Phone: (716) 645-4238

Fax: (716) 645-6963



  • PhD, University of Liverpool, 2010
  • BS, Baldwin-Wallace College, 2004

Teaching Philosophy

My belief is that an educator is not simply one who imparts information and knowledge onto students. A student may have great understanding of a concept in theory, but when asked to apply that knowledge, he may not know where to begin. I believe an educator should provide the students with the tools in order to use the knowledge they are gaining. I also feel that educators need to remember that students are novices and do not know the language of the field. I try my best to explain concepts in English, and provide analogies where possible, before speaking in the chemistry language.

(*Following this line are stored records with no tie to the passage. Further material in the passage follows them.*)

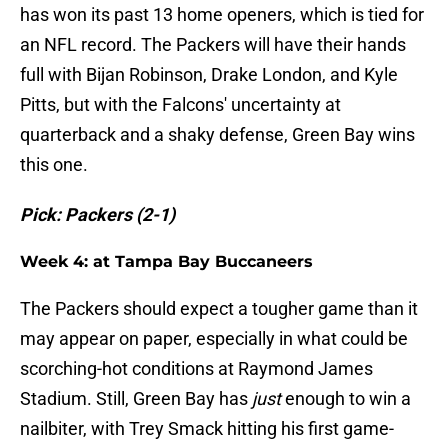
has won its past 13 home openers, which is tied for
an NFL record. The Packers will have their hands
full with Bijan Robinson, Drake London, and Kyle
Pitts, but with the Falcons' uncertainty at
quarterback and a shaky defense, Green Bay wins
this one.
Pick: Packers (2-1)
Week 4: at Tampa Bay Buccaneers
The Packers should expect a tougher game than it
may appear on paper, especially in what could be
scorching-hot conditions at Raymond James
Stadium. Still, Green Bay has
just
enough to win a
nailbiter, with Trey Smack hitting his first game-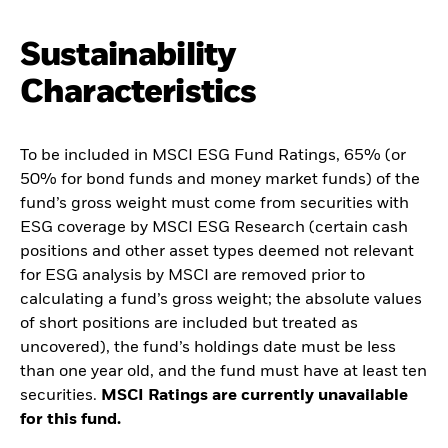
Sustainability
Characteristics
To be included in MSCI ESG Fund Ratings, 65% (or
50% for bond funds and money market funds) of the
fund’s gross weight must come from securities with
ESG coverage by MSCI ESG Research (certain cash
positions and other asset types deemed not relevant
for ESG analysis by MSCI are removed prior to
calculating a fund’s gross weight; the absolute values
of short positions are included but treated as
uncovered), the fund’s holdings date must be less
than one year old, and the fund must have at least ten
securities.
MSCI Ratings are currently unavailable
for this fund.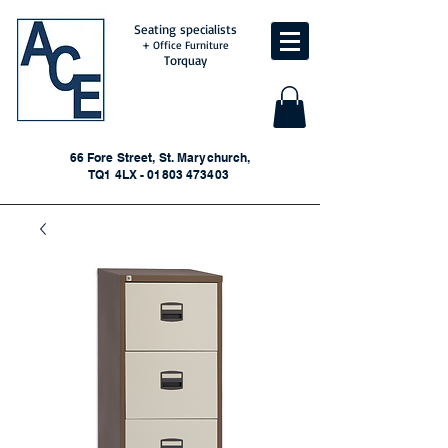
Seating specialists
+ Office Furniture
Torquay
66 Fore Street, St. Marychurch,
TQ1 4LX - 01803 473403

Much of science, especially chemistry, is about problem solving. A student will benefit greatly from being able to look at a problem and break it down into parts and to see what the true problem is asking. Throughout my lectures I provide many examples and walk students through the thought process. To try and show them how to pick out important information and to know exactly what information is needed or missing. Individuals learn in different ways and at different rates. While a course cannot be specifically tailored to every individual, material can be presented in different formats to address the various learning styles. I therefore try and provide examples that are formatted in different ways and that approach concepts from various angles.

I also feel an educator should be approachable, and not make students feel they are a bother because they are asking questions. From the very beginning of a course, I tell students that I want them to ask questions. Not only is it likely that many other students have the same question, it provides me feedback into where students are still struggling and allow me provide more explanation or examples on the subject. I also encourage students to attend my office hours, or make an individual appointment if they having great difficulty. I explain to them that going over concepts to a large lectures hall is different than to an individual or small group and that I can then tailor my explanation more towards the way they think and learn.

While teaching can be demanding and stressful, it is highly rewarding. There is great satisfaction in working with a struggling student and for them to finally have their “ah hah” moment and see their face light up. While I know not all my students will love the subject, my goal is for them to appreciate why chemistry is so important in our every day lives and in the fields in which they are pursuing careers.